━━ Data provided ━━
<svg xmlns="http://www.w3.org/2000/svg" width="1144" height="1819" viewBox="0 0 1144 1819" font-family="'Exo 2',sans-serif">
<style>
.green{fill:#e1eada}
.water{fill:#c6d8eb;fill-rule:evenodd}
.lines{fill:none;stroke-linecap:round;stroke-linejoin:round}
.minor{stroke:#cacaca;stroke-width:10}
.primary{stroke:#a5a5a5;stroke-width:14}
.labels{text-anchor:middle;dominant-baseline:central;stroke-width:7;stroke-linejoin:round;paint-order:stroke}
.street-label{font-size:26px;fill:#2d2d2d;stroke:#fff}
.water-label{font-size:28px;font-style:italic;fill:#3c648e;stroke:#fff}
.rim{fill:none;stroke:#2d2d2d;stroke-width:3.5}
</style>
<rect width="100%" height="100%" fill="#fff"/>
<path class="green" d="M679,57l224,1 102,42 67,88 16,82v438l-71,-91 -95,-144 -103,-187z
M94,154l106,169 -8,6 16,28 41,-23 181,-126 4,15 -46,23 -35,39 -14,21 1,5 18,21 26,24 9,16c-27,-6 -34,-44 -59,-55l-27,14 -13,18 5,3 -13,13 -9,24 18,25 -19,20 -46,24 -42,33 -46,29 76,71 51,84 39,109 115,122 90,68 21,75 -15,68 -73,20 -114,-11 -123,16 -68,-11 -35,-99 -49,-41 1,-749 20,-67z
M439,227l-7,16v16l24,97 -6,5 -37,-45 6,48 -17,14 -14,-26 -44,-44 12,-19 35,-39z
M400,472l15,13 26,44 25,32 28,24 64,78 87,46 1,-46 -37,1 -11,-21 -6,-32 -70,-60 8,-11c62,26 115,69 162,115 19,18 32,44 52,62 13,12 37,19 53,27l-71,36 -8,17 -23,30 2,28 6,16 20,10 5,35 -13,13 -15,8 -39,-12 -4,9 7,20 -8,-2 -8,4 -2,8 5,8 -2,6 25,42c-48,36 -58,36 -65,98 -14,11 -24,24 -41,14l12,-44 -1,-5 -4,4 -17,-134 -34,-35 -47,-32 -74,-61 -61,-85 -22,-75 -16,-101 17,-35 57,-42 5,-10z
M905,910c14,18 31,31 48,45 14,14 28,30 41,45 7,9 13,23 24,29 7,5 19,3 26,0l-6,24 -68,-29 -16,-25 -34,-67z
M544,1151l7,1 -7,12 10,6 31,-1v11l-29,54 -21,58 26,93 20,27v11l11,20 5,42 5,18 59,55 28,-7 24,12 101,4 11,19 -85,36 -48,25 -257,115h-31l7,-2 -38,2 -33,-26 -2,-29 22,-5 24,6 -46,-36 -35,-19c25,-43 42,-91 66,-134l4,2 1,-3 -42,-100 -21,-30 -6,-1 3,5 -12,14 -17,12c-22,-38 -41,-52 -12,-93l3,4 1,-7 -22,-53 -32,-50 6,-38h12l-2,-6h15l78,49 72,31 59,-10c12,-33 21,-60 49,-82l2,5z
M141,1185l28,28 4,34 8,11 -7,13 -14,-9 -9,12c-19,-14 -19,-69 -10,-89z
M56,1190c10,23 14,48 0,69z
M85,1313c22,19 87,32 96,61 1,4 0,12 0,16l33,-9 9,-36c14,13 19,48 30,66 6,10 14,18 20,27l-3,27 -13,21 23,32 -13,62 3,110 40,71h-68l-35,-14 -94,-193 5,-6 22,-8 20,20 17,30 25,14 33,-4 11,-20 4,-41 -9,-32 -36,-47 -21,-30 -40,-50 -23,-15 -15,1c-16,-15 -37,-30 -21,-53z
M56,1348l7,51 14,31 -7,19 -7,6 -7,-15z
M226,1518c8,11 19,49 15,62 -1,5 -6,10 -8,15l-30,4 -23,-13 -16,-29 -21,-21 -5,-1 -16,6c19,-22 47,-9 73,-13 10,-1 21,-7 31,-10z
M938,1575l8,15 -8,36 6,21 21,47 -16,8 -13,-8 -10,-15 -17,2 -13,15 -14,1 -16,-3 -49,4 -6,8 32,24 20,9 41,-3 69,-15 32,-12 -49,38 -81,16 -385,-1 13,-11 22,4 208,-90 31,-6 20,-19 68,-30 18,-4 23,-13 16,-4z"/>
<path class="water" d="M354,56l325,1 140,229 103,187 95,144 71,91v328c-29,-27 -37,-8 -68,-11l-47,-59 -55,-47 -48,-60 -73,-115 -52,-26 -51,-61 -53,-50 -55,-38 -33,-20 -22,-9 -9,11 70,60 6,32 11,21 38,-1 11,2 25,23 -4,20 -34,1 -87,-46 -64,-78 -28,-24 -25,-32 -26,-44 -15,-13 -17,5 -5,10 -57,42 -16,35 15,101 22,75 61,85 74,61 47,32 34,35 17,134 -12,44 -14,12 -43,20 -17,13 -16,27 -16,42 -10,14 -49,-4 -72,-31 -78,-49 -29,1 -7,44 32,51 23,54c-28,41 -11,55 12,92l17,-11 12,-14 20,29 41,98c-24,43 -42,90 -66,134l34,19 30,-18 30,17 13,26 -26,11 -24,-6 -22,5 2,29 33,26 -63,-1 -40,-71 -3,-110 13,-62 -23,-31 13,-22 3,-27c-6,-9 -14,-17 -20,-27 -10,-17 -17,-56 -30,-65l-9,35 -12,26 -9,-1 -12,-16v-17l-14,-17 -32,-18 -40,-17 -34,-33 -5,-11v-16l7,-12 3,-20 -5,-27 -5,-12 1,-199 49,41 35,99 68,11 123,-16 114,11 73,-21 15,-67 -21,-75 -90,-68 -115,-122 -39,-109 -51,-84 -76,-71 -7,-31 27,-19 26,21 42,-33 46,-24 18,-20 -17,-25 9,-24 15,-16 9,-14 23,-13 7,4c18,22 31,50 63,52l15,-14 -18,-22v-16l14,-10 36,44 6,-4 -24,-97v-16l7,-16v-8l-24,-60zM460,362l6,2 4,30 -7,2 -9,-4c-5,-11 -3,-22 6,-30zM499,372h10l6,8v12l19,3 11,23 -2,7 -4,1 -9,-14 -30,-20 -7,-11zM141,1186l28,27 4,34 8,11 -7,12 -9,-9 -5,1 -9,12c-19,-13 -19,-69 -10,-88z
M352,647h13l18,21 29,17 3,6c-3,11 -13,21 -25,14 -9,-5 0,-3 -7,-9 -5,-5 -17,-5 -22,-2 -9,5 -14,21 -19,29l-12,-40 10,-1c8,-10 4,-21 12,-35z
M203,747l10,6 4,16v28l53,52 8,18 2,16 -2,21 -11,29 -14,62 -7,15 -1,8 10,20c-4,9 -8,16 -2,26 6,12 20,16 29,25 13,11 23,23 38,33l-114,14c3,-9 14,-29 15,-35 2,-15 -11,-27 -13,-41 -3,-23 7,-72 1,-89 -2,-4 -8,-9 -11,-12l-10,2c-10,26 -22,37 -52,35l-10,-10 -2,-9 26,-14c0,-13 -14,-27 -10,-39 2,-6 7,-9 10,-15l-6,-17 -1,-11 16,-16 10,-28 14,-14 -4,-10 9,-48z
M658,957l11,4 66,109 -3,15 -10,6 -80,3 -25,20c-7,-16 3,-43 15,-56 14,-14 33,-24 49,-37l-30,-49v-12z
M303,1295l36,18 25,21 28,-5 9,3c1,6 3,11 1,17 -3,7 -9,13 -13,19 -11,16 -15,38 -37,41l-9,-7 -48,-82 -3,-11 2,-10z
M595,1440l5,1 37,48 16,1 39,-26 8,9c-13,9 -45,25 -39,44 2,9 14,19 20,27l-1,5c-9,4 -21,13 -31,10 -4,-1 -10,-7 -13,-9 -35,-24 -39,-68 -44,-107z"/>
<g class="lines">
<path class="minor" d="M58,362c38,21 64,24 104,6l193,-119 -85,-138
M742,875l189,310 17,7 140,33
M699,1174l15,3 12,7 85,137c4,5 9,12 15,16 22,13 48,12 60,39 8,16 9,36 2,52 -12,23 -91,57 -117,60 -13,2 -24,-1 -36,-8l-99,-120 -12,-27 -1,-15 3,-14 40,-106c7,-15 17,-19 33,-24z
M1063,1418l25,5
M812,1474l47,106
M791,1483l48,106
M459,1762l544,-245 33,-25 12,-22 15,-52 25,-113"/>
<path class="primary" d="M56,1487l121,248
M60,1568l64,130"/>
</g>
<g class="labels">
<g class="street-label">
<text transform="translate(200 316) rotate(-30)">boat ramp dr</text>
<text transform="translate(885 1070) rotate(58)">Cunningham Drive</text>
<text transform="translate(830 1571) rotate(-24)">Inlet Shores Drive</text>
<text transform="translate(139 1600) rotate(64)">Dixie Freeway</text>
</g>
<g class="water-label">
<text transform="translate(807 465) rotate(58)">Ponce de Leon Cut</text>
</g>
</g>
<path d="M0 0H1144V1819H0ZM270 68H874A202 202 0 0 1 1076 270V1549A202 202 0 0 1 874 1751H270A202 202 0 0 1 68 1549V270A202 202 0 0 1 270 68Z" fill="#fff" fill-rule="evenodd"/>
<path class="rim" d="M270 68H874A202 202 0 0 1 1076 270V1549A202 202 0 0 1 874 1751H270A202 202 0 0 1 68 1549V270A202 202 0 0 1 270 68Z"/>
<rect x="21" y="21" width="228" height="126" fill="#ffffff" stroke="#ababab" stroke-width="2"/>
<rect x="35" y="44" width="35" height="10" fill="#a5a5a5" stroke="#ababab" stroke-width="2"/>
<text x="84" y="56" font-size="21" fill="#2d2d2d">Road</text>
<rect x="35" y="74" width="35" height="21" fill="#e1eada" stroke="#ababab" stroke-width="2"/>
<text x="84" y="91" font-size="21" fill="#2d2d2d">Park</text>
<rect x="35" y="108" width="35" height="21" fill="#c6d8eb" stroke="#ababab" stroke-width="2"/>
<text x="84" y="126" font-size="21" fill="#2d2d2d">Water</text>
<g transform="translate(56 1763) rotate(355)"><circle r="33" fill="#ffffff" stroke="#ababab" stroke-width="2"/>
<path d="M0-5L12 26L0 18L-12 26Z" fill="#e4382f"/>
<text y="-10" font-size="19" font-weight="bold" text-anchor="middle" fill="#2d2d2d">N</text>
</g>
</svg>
━━━
Every line that holds the word "round" should be copied from the records above.

Final answer -
.lines{fill:none;stroke-linecap:round;stroke-linejoin:round}
.labels{text-anchor:middle;dominant-baseline:central;stroke-width:7;stroke-linejoin:round;paint-order:stroke}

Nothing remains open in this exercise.